(2) Data Modeling Flashcards
Entity occurrence
A row in a relational table. Also known as entity instance.
Versioning
A property of an OODBMS that allows the database to keep track of the different transformations performed on an object.
Attribute
A characteristic of an entity or an object. It has a name and a data type.
Internal schema
A representation of an internal model using the database constructs supported by the chosen database.
Relational database management system (RDBMS)
A collection of programs that manages a relational database. This software translates a user’s logical requests (queries) into commands that physically locate and retrieve the requested data.
Name node
One of the three types of nodes in HDFS. this node stores all the metadata about the file system.
Class diagram notation
The set of symbols used in the creation of class diagrams in UML object modeling.
entity relationship diagram (ERD)
A diagram that depicts an entity relationship model’s entities, attributes, and relations.

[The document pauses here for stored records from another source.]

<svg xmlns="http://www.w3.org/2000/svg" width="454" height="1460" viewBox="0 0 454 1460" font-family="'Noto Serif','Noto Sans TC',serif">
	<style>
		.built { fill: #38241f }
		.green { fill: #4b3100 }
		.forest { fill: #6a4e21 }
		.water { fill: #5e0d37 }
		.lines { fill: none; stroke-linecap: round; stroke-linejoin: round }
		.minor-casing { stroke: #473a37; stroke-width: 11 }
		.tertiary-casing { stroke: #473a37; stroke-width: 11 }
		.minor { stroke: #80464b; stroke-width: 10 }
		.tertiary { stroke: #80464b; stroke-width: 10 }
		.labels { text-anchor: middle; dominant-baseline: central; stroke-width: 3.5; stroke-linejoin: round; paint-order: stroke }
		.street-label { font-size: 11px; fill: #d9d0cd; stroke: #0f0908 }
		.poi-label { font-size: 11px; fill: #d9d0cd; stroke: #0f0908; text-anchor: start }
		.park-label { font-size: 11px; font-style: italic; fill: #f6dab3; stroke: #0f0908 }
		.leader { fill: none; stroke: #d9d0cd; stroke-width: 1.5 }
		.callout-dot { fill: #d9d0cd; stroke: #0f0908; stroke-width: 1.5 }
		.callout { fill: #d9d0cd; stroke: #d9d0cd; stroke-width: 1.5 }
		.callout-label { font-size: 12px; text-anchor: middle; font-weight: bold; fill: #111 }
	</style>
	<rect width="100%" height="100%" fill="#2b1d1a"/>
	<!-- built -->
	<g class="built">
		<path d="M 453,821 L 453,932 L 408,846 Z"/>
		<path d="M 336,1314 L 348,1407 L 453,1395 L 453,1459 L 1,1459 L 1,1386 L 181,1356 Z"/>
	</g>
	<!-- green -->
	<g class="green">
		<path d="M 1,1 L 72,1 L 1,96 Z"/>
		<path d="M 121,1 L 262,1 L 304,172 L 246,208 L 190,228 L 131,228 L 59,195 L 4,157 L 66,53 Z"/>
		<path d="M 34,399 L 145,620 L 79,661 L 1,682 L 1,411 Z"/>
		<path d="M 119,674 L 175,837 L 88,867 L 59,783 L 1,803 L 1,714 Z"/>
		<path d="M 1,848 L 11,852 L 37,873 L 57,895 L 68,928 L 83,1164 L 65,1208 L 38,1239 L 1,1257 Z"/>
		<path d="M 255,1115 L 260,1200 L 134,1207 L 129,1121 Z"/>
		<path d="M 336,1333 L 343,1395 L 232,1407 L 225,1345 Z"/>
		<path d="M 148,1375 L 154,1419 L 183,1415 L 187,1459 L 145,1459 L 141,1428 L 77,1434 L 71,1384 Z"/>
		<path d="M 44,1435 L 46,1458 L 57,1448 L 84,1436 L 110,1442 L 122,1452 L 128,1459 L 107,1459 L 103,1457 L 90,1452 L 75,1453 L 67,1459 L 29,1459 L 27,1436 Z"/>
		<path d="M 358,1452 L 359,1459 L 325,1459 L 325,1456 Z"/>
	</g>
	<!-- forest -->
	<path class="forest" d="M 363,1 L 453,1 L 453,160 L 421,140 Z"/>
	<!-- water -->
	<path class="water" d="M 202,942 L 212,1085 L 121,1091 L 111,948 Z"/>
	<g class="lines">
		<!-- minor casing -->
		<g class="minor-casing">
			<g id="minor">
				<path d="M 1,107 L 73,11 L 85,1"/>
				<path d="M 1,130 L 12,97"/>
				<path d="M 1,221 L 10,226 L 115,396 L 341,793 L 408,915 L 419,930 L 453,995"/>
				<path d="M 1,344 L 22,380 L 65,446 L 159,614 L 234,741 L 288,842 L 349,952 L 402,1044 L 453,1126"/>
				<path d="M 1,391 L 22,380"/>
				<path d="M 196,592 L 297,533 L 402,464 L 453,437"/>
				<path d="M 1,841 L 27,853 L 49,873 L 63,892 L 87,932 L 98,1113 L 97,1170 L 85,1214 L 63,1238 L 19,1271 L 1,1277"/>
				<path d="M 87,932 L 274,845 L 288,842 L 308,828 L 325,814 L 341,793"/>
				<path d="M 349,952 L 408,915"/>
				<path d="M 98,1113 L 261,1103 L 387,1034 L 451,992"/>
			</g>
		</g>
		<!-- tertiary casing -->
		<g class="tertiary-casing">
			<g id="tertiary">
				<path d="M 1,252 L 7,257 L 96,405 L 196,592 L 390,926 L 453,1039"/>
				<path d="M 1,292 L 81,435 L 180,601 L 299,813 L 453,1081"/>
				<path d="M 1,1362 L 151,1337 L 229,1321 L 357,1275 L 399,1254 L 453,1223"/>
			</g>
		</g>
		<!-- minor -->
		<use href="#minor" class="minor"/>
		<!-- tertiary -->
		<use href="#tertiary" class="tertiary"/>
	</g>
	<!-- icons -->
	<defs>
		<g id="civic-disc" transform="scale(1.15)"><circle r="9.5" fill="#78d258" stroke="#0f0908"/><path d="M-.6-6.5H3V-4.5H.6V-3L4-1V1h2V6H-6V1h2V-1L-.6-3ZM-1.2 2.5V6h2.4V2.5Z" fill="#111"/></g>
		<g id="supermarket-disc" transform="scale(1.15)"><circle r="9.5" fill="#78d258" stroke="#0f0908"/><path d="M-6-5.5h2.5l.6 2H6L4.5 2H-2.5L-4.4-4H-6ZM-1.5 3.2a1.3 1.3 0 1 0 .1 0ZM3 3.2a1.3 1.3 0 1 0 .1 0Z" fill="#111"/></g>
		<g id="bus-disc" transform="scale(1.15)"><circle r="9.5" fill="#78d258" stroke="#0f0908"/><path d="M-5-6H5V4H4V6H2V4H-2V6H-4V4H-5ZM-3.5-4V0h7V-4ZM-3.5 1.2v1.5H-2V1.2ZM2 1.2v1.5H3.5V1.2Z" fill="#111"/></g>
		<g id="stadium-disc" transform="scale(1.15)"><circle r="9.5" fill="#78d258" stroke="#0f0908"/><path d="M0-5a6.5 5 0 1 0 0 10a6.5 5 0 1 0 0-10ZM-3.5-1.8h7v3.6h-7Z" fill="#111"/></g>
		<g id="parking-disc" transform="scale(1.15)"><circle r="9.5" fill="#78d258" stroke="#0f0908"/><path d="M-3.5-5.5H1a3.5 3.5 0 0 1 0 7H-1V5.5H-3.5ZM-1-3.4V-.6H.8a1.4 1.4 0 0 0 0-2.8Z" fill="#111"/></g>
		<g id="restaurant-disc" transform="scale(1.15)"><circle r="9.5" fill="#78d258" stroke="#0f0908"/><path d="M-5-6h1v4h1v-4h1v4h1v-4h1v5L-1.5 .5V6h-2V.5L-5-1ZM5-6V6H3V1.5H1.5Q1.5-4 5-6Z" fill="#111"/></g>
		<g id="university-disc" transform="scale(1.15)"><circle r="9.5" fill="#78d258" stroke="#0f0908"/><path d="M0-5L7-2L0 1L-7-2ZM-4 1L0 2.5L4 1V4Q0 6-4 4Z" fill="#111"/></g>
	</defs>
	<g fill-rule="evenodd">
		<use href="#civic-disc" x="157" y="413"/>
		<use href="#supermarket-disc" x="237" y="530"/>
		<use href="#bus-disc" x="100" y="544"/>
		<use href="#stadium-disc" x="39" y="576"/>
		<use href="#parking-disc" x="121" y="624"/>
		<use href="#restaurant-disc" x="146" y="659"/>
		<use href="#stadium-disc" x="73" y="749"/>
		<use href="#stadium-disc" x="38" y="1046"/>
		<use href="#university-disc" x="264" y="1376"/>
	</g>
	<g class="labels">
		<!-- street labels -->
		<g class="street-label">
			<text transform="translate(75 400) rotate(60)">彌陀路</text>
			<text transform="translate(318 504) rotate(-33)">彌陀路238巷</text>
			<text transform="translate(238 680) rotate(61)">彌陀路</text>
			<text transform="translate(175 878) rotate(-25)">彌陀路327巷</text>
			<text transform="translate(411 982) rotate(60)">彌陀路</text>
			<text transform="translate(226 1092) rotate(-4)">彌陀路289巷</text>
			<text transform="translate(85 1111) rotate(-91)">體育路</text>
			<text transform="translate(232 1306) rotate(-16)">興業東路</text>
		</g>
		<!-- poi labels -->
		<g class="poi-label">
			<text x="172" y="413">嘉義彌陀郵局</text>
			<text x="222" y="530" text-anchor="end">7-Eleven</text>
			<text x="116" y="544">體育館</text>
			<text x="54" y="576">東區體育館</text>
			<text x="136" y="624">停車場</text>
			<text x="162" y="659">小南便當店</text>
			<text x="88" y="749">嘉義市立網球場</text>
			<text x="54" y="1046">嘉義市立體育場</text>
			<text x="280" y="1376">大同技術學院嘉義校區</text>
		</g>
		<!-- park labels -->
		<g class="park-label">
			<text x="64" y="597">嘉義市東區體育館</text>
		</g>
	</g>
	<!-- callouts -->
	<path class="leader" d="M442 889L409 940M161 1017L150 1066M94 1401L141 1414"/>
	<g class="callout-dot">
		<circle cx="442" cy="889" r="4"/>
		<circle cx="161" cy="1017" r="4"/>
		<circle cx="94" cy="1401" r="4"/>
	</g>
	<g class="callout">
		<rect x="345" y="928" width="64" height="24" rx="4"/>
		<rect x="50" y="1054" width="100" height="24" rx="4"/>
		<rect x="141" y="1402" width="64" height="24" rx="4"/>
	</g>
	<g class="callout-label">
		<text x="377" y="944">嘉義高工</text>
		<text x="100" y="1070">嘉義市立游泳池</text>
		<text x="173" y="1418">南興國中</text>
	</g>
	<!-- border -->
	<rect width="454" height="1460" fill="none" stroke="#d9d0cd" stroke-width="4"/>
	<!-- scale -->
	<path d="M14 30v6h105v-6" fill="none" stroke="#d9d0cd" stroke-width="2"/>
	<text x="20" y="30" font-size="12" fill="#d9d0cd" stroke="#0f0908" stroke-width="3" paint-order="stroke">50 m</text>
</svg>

One-to-one (1:1 or 1..1) relationship
Associations among two or more entities that are used by data model’s. In this relationship, one entity is associated with only one instance of the related entity.

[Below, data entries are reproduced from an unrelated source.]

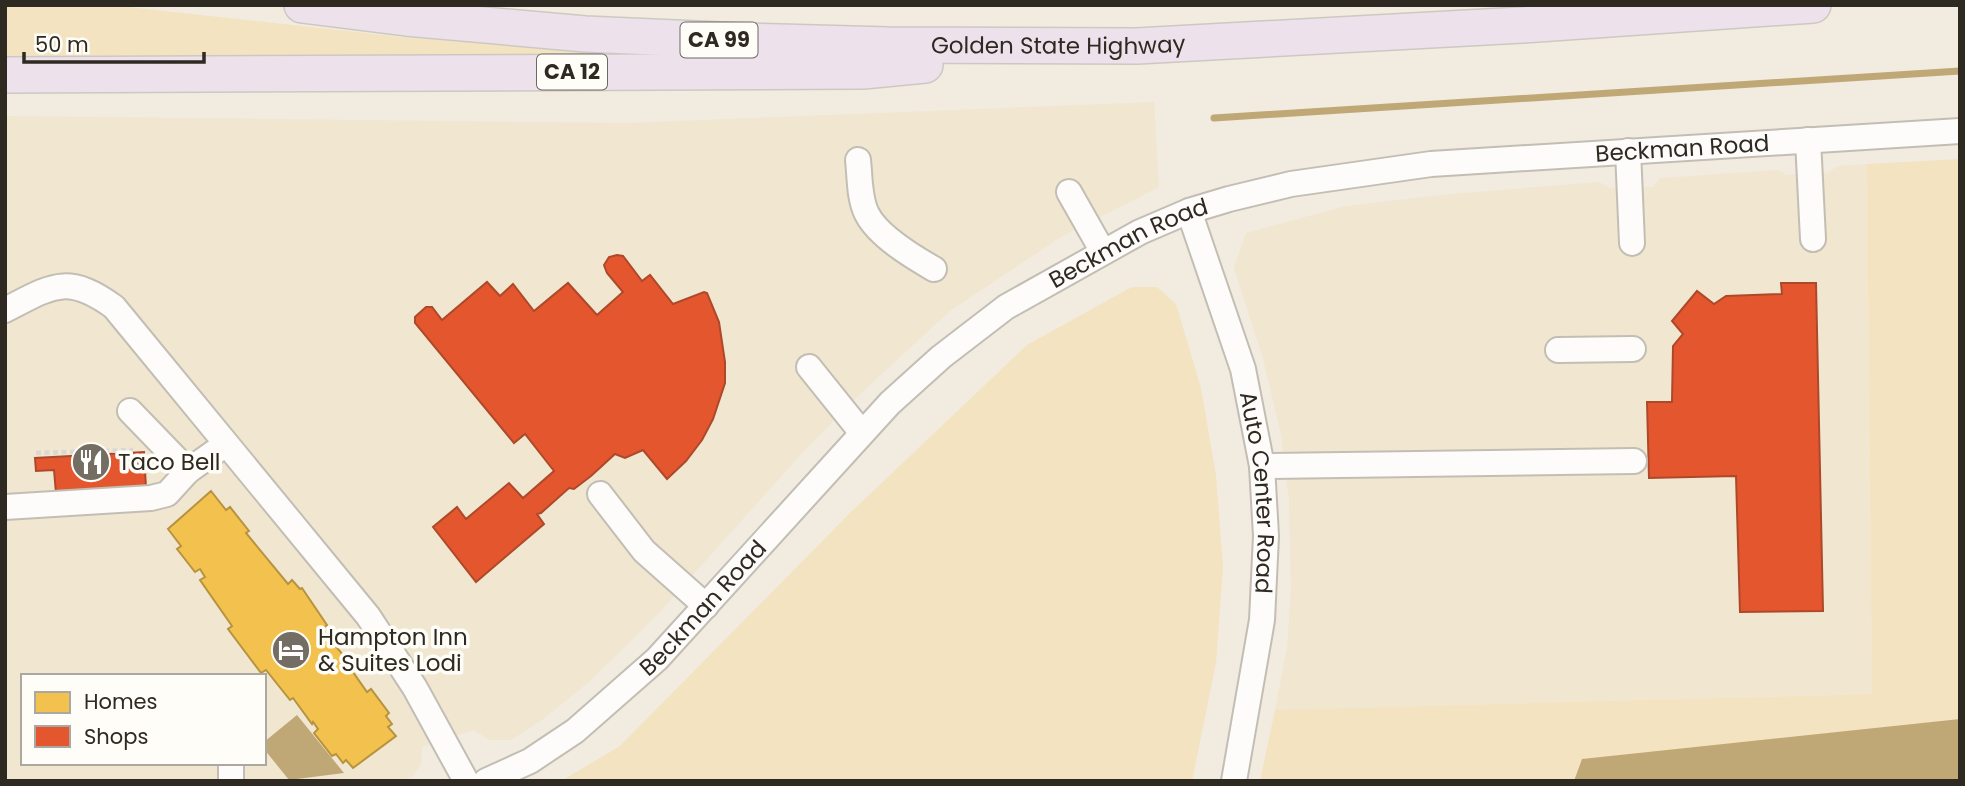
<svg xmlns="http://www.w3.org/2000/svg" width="1965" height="786" viewBox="0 0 1965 786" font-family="Poppins,sans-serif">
<rect width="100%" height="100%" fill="#f2ebdf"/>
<path fill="#f1e6d0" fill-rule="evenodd" d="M1154,102L1159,187L1061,237L950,311L860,394L804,451L656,616L589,682L542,720L511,740H489L474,730L422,747L421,764L412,777L401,781H5V116L628,123ZM23,676H264V763H23Z
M1867,164L1872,694L1275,710L1287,648L1291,588L1289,500L1281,434L1263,359L1234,268L1246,233L1346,206L1451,194L1599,182L1611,188L1653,187L1660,178L1778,170L1787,175L1827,173L1838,166Z"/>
<path fill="#f4e3c1" d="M5,5H110L411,38L583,50V56H5Z
M1960,159V781H1260L1275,710L1872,694L1867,164Z
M1132,287H1157L1176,304L1201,388L1216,475L1223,567L1216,663L1192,781H561L620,746L849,514L1027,345Z"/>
<path fill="#c0a876" d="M297,715L344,773L289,780L264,749V742Z
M1960,719V781H1574L1582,759Z"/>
<path fill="#f2c14e" stroke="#b79340" stroke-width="2" d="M211,491L226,510L230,507L249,531L246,533L288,584L292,580L300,589L302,588L327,625L322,629L355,670L353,672L367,692L371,689L389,713L386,716L392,724L388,727L396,736L353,768L346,760L343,763L336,754L332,756L314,733L318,729L313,722L312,724L293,698L290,700L266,670L261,673L228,629L232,626L200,580L205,577L200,569L195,572L177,549L181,546L168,529Z"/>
<path fill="#e4572e" stroke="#ad492a" stroke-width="2" d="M617,255L623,256L642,281L650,275L673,304L704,292L707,293L719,322L725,362V383L713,419L702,440L686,461L667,479L643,450L625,458L615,454L591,476L574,489L569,488L541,513L537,514L544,524L476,582L433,527L457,507L466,519L509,483L523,498L554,471L525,434L514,443L415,323V317L426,307H432L442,320L487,282L500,296L513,284L534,311L568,283L597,315L623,292L607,273L604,265L609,257Z
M1781,283H1816L1823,611L1740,612L1736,476L1649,478L1647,402H1672L1673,346L1683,334L1672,321L1697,291L1714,304L1726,296L1782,294Z
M144,452L146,488L56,493L54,470L36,471L35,458Z"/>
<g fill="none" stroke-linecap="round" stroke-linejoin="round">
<path stroke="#c0a876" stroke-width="7" d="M1214,118L1960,71"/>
<g stroke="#c3beb4" stroke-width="28">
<g id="minor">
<path d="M1808,140L1813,239"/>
<path d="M1628,151L1632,243"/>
<path d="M858,160C860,177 859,199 867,214C878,236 913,257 934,269"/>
<path d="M1069,192L1103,252"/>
<path id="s1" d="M1189,211L1243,369L1262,466L1266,536L1262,620L1234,781"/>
<path d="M5,310C52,286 67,273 114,307L368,616L415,688L466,781"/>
<path d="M1558,350L1633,349"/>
<path d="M809,367L862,433"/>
<path d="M130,411L188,471"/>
<path d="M1262,466L1634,461"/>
<path d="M600,494L644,551L706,606"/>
<path d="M5,507L151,498L167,494L188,471L226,444"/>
<path d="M231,763V781"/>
<path id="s2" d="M486,781L530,761L575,731L657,659L890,403L941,357L1006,307L1140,232L1189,211L1229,199L1291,184L1431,164L1960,131"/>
</g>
</g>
<g stroke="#ccc9c3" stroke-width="38">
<g id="highway">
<path id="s3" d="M302,5L406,18L585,34L743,41L888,45L1137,46L1522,25L1813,5"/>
<path d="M5,75L863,71L925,65"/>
</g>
</g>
<path stroke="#dad7d4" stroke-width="4.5" stroke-dasharray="5 3.5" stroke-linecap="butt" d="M36,453L133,450"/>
<use href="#minor" stroke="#fdfcfa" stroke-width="24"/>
<use href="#highway" stroke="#ede1eb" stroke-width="35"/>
</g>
<defs>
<g id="restaurant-disc" transform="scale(2.0125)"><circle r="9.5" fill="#736d64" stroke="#fffdf8"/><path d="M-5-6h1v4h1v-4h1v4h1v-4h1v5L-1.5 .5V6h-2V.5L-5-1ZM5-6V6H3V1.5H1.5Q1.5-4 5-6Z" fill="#fff"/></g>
<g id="hotel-disc" transform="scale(2.0125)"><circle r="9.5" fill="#736d64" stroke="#fffdf8"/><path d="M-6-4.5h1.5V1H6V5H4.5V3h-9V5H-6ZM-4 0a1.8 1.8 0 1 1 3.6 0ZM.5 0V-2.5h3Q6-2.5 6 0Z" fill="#fff"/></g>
</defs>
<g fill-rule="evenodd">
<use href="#restaurant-disc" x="91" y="462"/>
<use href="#hotel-disc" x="291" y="650"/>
</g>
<g text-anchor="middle" stroke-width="7" stroke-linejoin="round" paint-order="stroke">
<g fill="#fffdf8" stroke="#6d6962" stroke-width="2">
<rect x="680.5" y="22.5" width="77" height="35" rx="5"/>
<rect x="537" y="54.5" width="70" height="35" rx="5"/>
</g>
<g font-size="21" font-weight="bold" fill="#2e2921">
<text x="719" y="47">CA 99</text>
<text x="572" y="79">CA 12</text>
</g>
<g font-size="23" fill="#2e2921" stroke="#fffdf8">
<text dy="8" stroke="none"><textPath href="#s3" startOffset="758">Golden State Highway</textPath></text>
<text dy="8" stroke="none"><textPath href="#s2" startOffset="1414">Beckman Road</textPath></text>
<text dy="8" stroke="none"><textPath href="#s2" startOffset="847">Beckman Road</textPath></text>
<text dy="8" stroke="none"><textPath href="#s1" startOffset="292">Auto Center Road</textPath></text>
<text dy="8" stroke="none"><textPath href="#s2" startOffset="280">Beckman Road</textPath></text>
</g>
<g font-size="23" fill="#2e2921" stroke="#fffdf8" text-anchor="start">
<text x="118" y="470">Taco Bell</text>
<text x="318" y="645">Hampton Inn<tspan x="318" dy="26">&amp; Suites Lodi</tspan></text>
</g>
</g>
<rect width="1965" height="786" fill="none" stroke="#2e2921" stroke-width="14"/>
<rect x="21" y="674" width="245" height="91" fill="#fffdf8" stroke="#aba8a2" stroke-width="2"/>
<rect x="35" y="692" width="35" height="21" fill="#f2c14e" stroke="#aba8a2" stroke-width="2"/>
<text x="84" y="709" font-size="21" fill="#2e2921">Homes</text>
<rect x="35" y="726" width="35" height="21" fill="#e4572e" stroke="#aba8a2" stroke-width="2"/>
<text x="84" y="744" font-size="21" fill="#2e2921">Shops</text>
<path d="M24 52v10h180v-10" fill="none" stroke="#2e2921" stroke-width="3.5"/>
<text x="35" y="52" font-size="21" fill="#2e2921" stroke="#fffdf8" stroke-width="5" paint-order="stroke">50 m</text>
</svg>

Unified Modeling Language (UML)
A language based on object-oriented concepts that provides tools such as diagrams and symbols to graphically model a system.
Connectivity
The type of relationship between entities. Classifications include 1:1, 1:M, and M:N
Client node
One of three types of nodes used in the Hadoop Distributed File System (HDFS). This node acts as the interface between the user application and the HDFS.
Extensible Markup Language (XML)
A meta-language used to represent and manipulate data elements. Unlike other markup languages, XML permits the manipulation of a document’s data elements. XML facilitates the exchange of structured documents such as orders and invoices over the Internet.
MapReduce
An open-source application programming interface (API) that provides fast data analytics services; one of the main Big Data technologies that allows organization’s to process massive data stores.
Big data
A movement to find new and better ways to manage large amounts of web-generated data and derive business insight from it, while simultaneously providing high performance and scalability at a reasonable cost.
Object/relational database management system (O/R DBMS)
A DBMS based on the extended relational model (ERDM). the ERDM, championed by many relational database researchers, constitutes the relational model’s response to the OODM. This model includes many of the object-oriented model’s best features within an inherently simpler relational database structure.
Relational model
Developed by E.F Codd of IBM in 1970, the relational model is based on mathematical set theory and represents data as independent relations. Each relation (table) is conceptually represented as a two dimensional structure of intersecting rows and columns. The relations are related to each other through the sharing of common entity characteristics (values in columns).
Subschema
The portion of the database that interacts with application programs.
Class
A collection of similar objects with shared structure (attributes) and behavior (methods). It encapsulates an object’s data representation and a method’s implementation. Classes are organized in a class hierarchy.
Conceptual model
The output of the conceptual design process. This model provides a global view of an entire database and describes the main data objects, avoiding details.
Constraint
A restriction on data, usually expressed in the form of rules. For example, “A student’s GPA must be between 0.00 and 4.00.” they are important because they help to ensure data integrity.
Method
In the object-oriented data model, a named set of instructions to perform an action. Methods represent real-world actions, and are invoked through messages.
Hadoop
A Java bases, open source, high speed, fault-tolerant distributed storage and computational framework. It uses low-cost hardware to create clusters of thousands of computer nodes to store and process data.
application programming interface (API)
Software through which programmers interact with middleware. This allows the use of generic SQL code, thereby allowing client processes to be database server-independent.
3 Vs
Three basic characteristics of Big Data databases: volume, velocity, and variety.
Many-to-many (M:N or ..) relationship
Association among two or more entities in which one occurrence of an entity is associated with many occurrences of a related entity and one occurrence of the related entity is associated with many occurrences of the first entity.